Successful medical conversations need practice. In medical education, students practice medical conversations with trained actors, who learn their role with the help of scripts with realistic yet not real patient histories. Given restricted resources, the number of training opportunities available during medical education is limited. This PhD thesis explores how social robots can support the training of students in conducting medical conversations. Specifically, it explores how automatic speech processing technologies can identify and model aspects of effective medical interactions. One such core aspect is to identify whether there is mutual understanding between the patient and the medical professional, a not trivial task in medical conversations. For model development, this thesis uses data from interactions between students and trained actors recorded at the Medical University of Graz. These recordings, along with accompanying scripts for the actors, structured questionnaires from observing students, and metadata (e.g., illness type, age), provide rich data for analysis. One example application of this work is enabling social robots to simulate patient conversational behaviors accurately, providing realistic interaction experiences and natural feedback to medical trainees.

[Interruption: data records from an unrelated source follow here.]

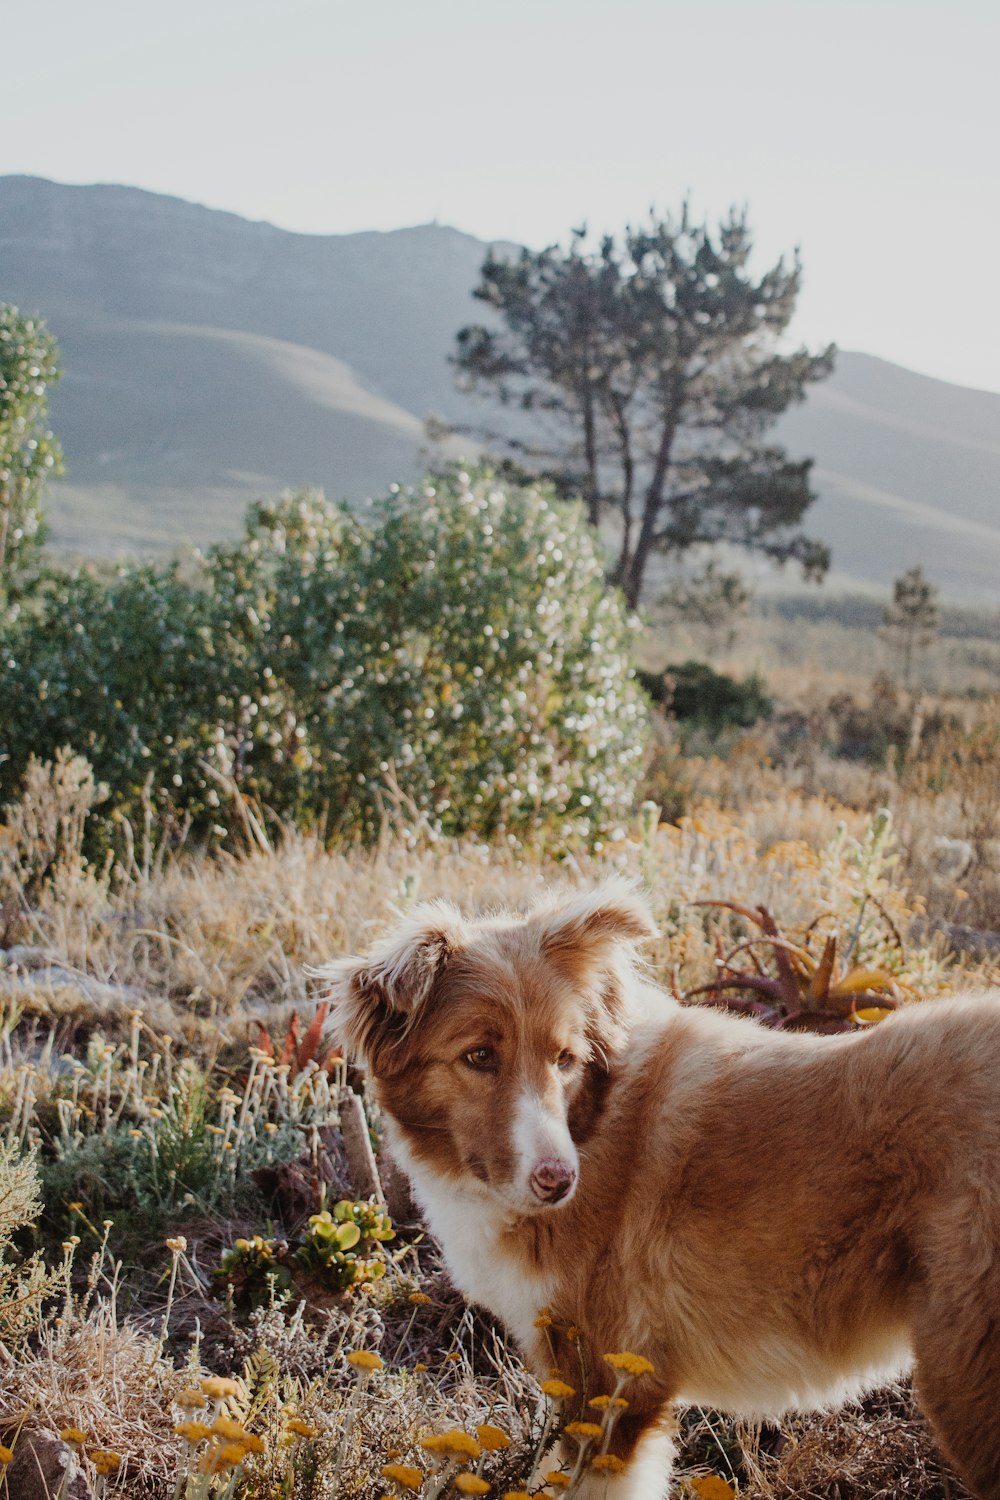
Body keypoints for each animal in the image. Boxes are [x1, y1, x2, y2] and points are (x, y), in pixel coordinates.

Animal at [325, 882, 1000, 1494]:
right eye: (479, 1056)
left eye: (564, 1058)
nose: (558, 1181)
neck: (593, 1122)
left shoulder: (612, 1390)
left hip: (964, 1376)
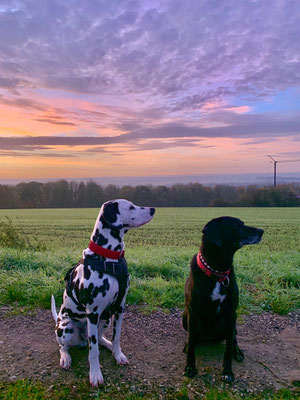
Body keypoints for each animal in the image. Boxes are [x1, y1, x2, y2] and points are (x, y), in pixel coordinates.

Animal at [50, 200, 156, 388]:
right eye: (130, 207)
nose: (153, 209)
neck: (109, 258)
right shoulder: (93, 313)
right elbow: (93, 351)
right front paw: (95, 374)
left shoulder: (119, 308)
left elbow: (117, 337)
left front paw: (117, 354)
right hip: (66, 326)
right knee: (64, 346)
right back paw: (66, 358)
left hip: (105, 319)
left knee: (99, 339)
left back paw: (107, 344)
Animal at [183, 217, 262, 382]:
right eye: (237, 225)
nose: (261, 231)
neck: (217, 271)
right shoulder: (193, 312)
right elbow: (192, 343)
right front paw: (190, 367)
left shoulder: (232, 313)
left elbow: (228, 349)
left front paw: (227, 372)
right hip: (184, 318)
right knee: (193, 337)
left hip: (232, 325)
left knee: (233, 339)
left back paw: (237, 351)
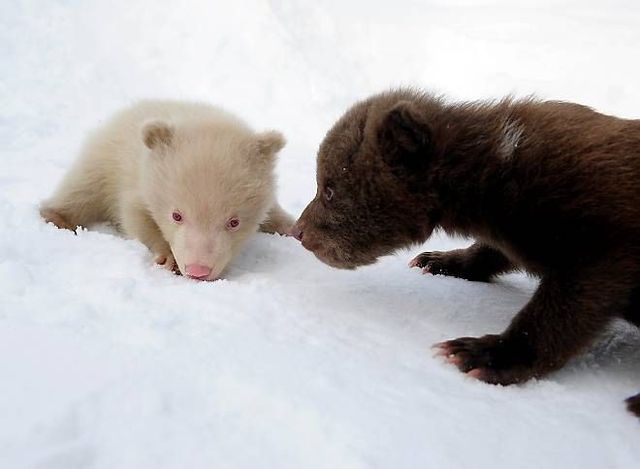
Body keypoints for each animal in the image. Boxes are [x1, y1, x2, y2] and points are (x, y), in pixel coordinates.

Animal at [40, 100, 293, 281]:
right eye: (176, 215)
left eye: (234, 222)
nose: (197, 271)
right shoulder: (136, 178)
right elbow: (135, 218)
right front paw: (167, 258)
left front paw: (291, 229)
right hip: (103, 156)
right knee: (82, 189)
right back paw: (56, 217)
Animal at [290, 88, 640, 417]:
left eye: (329, 189)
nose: (298, 231)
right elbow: (494, 251)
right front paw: (441, 260)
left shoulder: (599, 226)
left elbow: (574, 298)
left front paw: (483, 353)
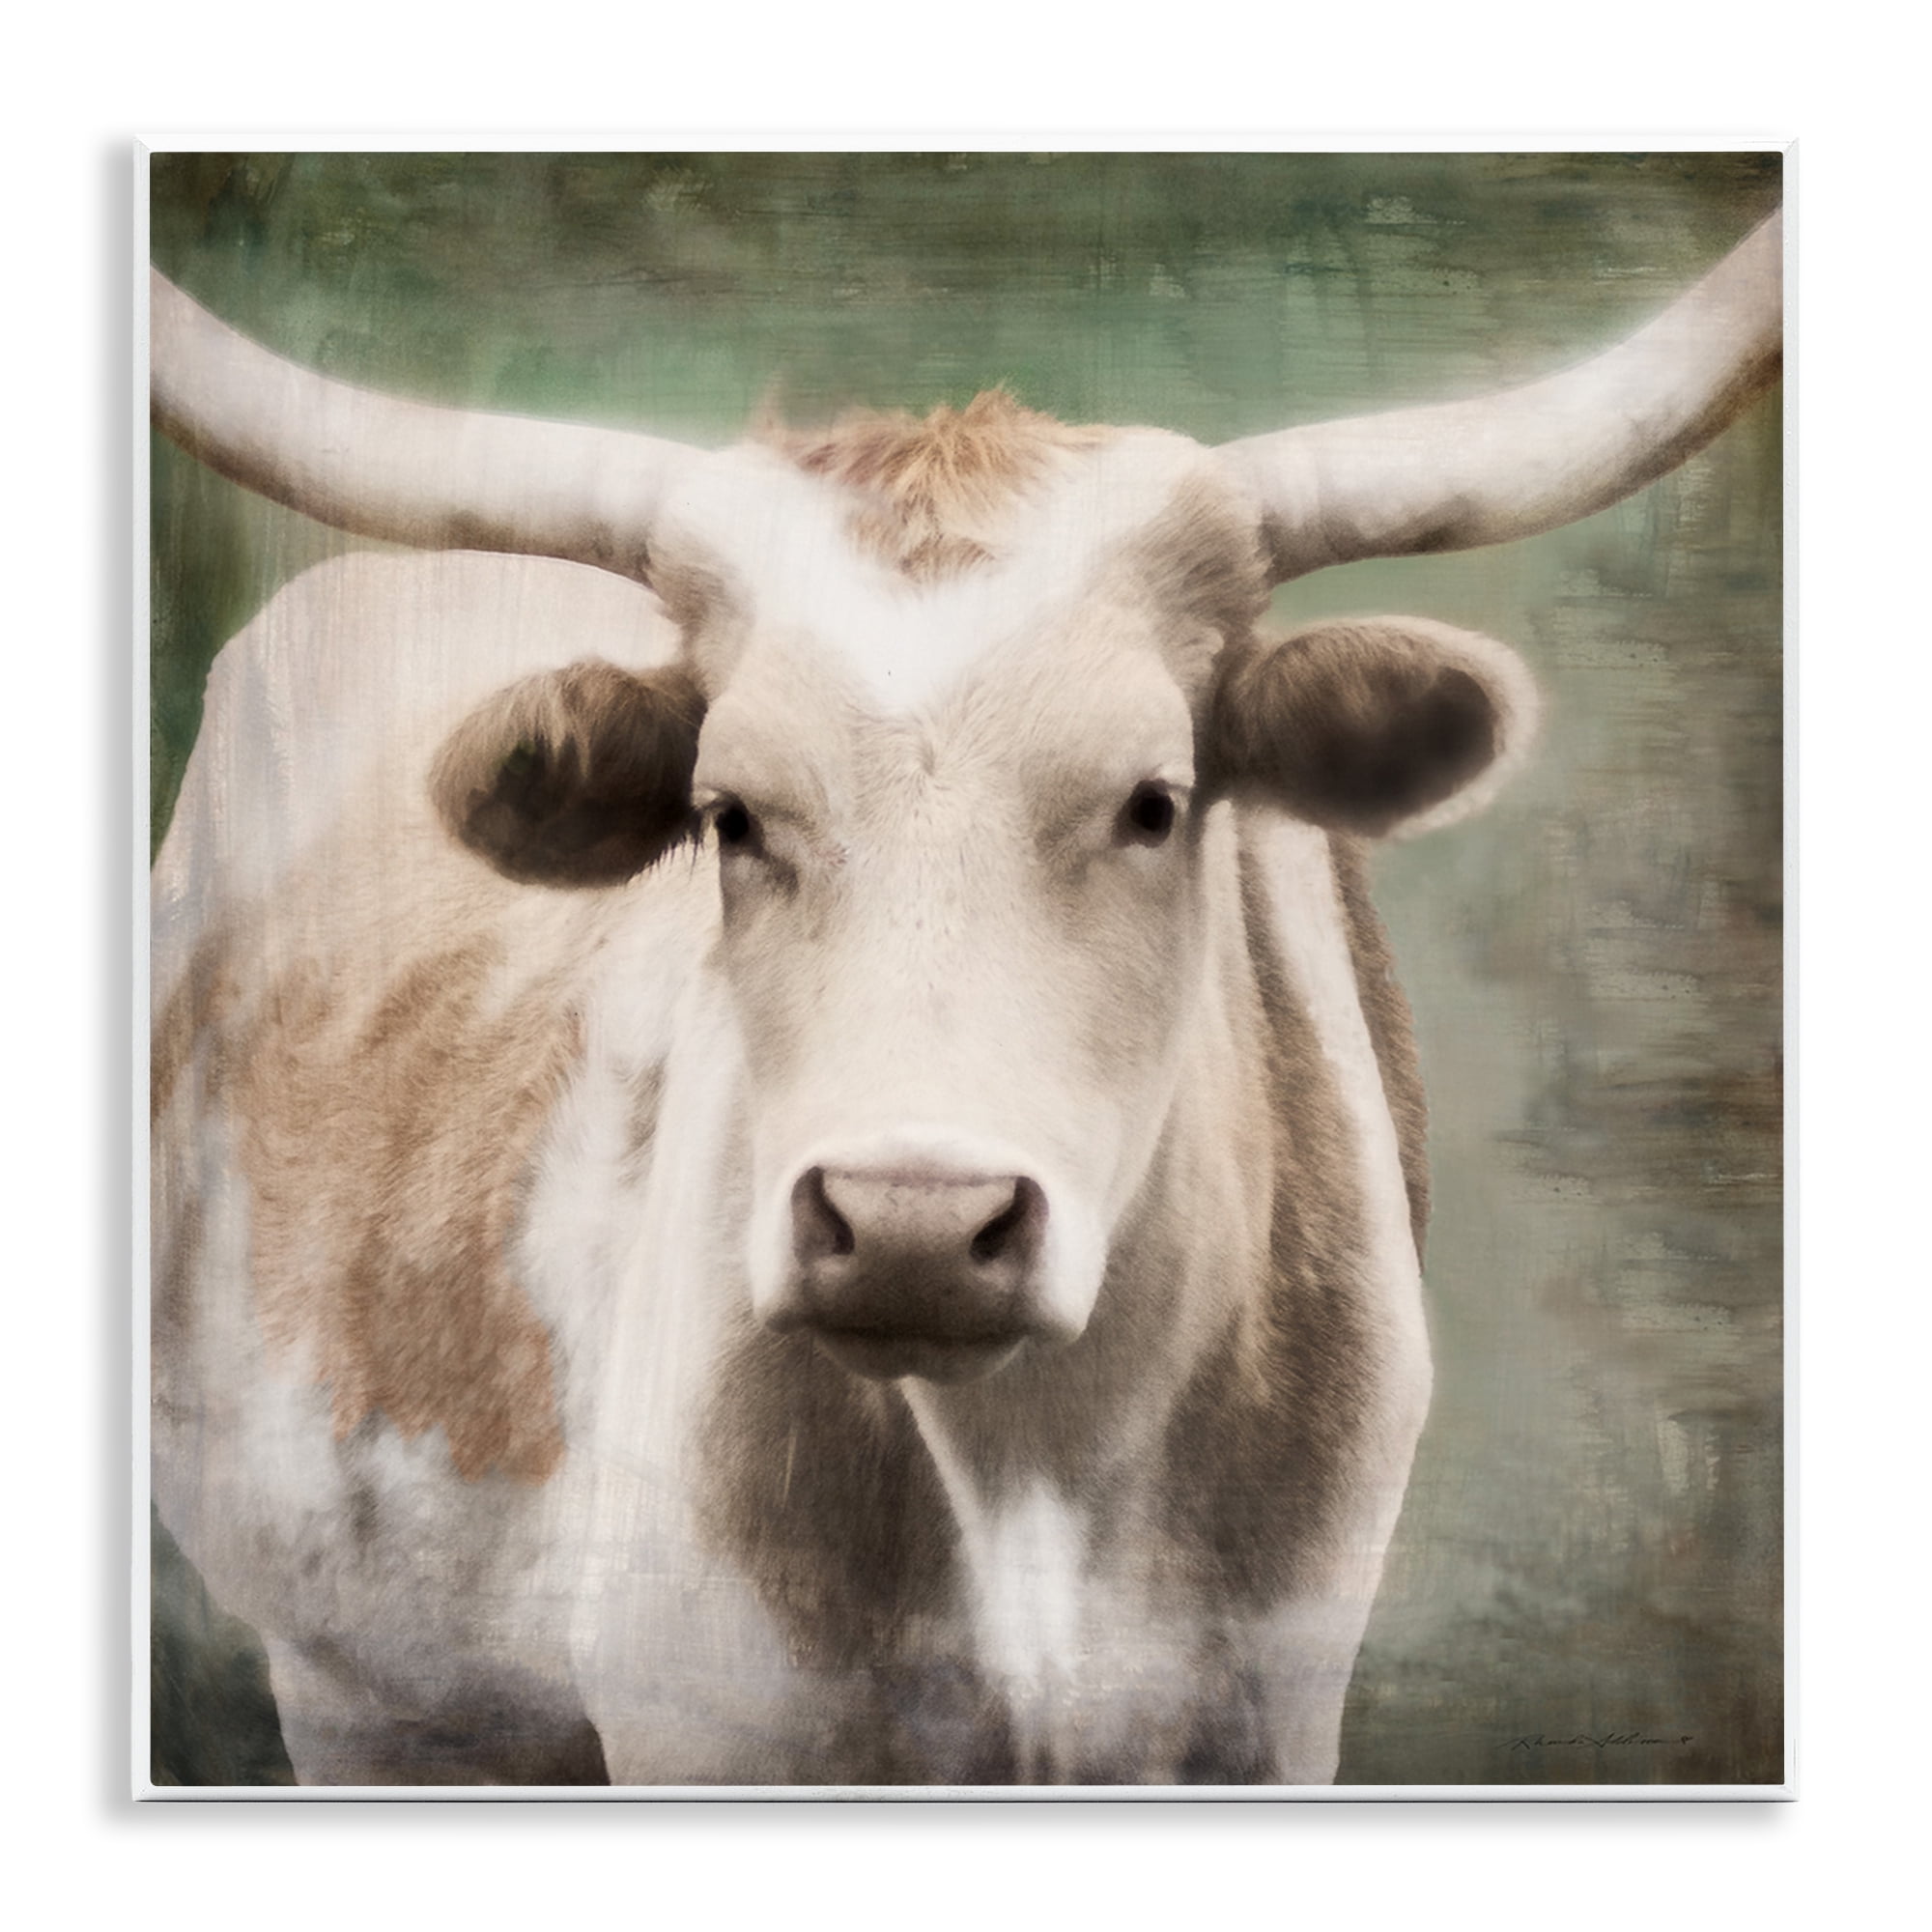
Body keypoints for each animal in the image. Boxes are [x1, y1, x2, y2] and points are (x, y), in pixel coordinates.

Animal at [148, 208, 1782, 1788]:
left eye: (1154, 803)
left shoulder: (1267, 1714)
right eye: (728, 816)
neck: (1035, 1479)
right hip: (367, 1687)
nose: (911, 1227)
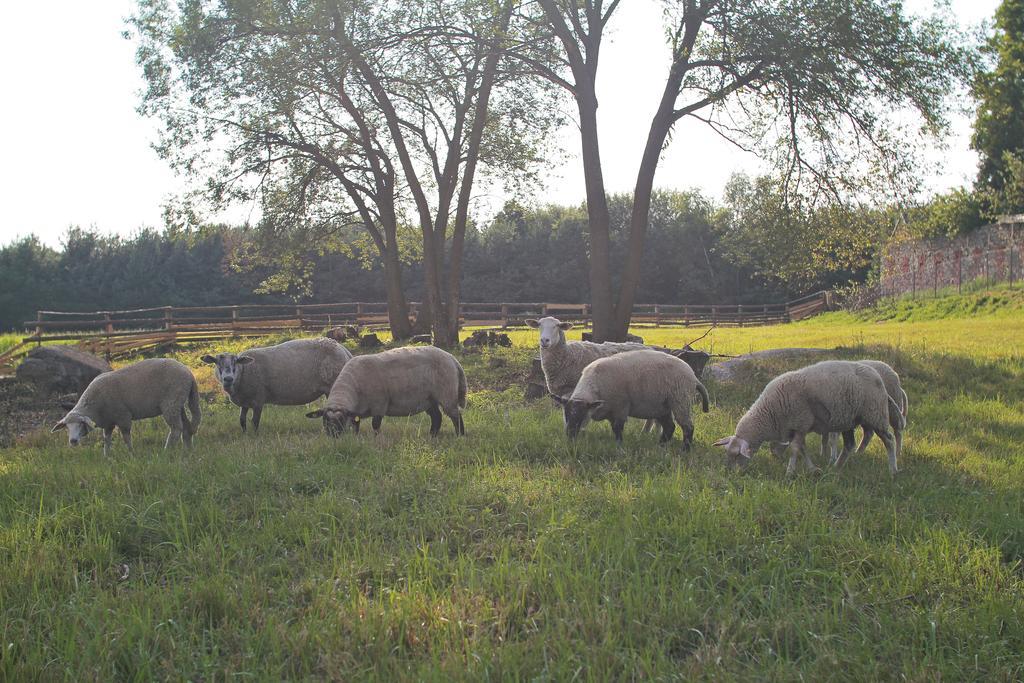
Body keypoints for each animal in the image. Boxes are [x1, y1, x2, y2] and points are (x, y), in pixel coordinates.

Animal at [49, 356, 200, 456]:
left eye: (80, 424)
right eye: (67, 427)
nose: (73, 441)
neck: (93, 405)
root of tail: (189, 373)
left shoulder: (123, 416)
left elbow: (126, 437)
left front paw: (131, 453)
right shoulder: (108, 421)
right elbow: (106, 439)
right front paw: (106, 456)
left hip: (171, 403)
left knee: (176, 428)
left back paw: (167, 450)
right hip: (177, 403)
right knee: (186, 427)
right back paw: (188, 449)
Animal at [201, 339, 354, 436]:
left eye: (235, 362)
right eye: (217, 363)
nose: (228, 378)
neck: (244, 372)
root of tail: (343, 349)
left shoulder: (258, 399)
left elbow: (255, 421)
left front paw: (255, 436)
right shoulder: (245, 401)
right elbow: (242, 421)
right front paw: (244, 435)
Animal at [303, 348, 464, 438]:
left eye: (341, 420)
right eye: (324, 419)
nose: (333, 437)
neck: (352, 388)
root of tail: (452, 358)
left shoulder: (379, 405)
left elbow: (375, 425)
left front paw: (376, 439)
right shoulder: (356, 410)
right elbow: (356, 424)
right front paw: (354, 438)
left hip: (447, 394)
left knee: (455, 416)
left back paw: (460, 436)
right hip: (429, 398)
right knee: (437, 417)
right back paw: (432, 436)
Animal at [552, 352, 712, 448]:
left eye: (582, 416)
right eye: (566, 415)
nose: (570, 435)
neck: (593, 387)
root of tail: (694, 377)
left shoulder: (621, 407)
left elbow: (617, 429)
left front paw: (619, 446)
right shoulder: (611, 411)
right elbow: (614, 428)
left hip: (680, 400)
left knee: (688, 427)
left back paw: (685, 450)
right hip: (662, 406)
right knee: (669, 427)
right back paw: (660, 446)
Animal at [712, 360, 905, 479]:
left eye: (737, 455)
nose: (731, 473)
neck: (770, 412)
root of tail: (878, 377)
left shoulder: (800, 423)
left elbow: (795, 449)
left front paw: (789, 473)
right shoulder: (796, 428)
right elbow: (803, 449)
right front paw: (813, 469)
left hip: (875, 414)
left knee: (889, 439)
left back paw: (893, 469)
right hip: (849, 419)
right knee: (849, 445)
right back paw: (835, 468)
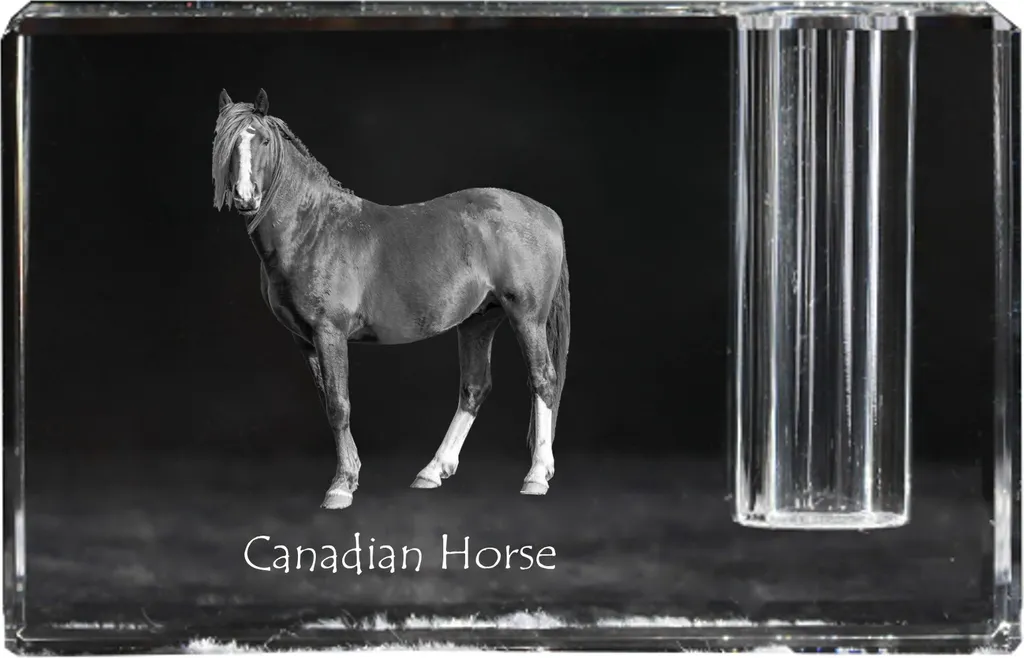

Voice plays a fundamental role in human communication, not only serving a functional purpose but also shaping personal identity and social interaction. Voice disorders, such as dysphonia or conditions resulting from laryngeal cancer, can severely impact the ability to communicate, often leading to social isolation and psychological burdens. In cases requiring a laryngectomy, patients rely on electro-larynx (EL) devices, which generate unnatural, robotic speech that hinders effective interaction. This research explores the potential of voice conversion (VC) models to enhance speech quality for individuals with pathological voices, bridging the gap between assistive technology and natural communication. While state-of-the-art VC models exist, few are optimized for medical applications, particularly in real-time streaming scenarios. A key focus of this work is developing low-latency, high-quality VC models tailored for pathological speech, including EL voice conversion. By improving the efficiency and adaptability of VC systems, this research aims to push the boundaries of speech synthesis and enable real-world applications that enhance communication for individuals with voice disorders.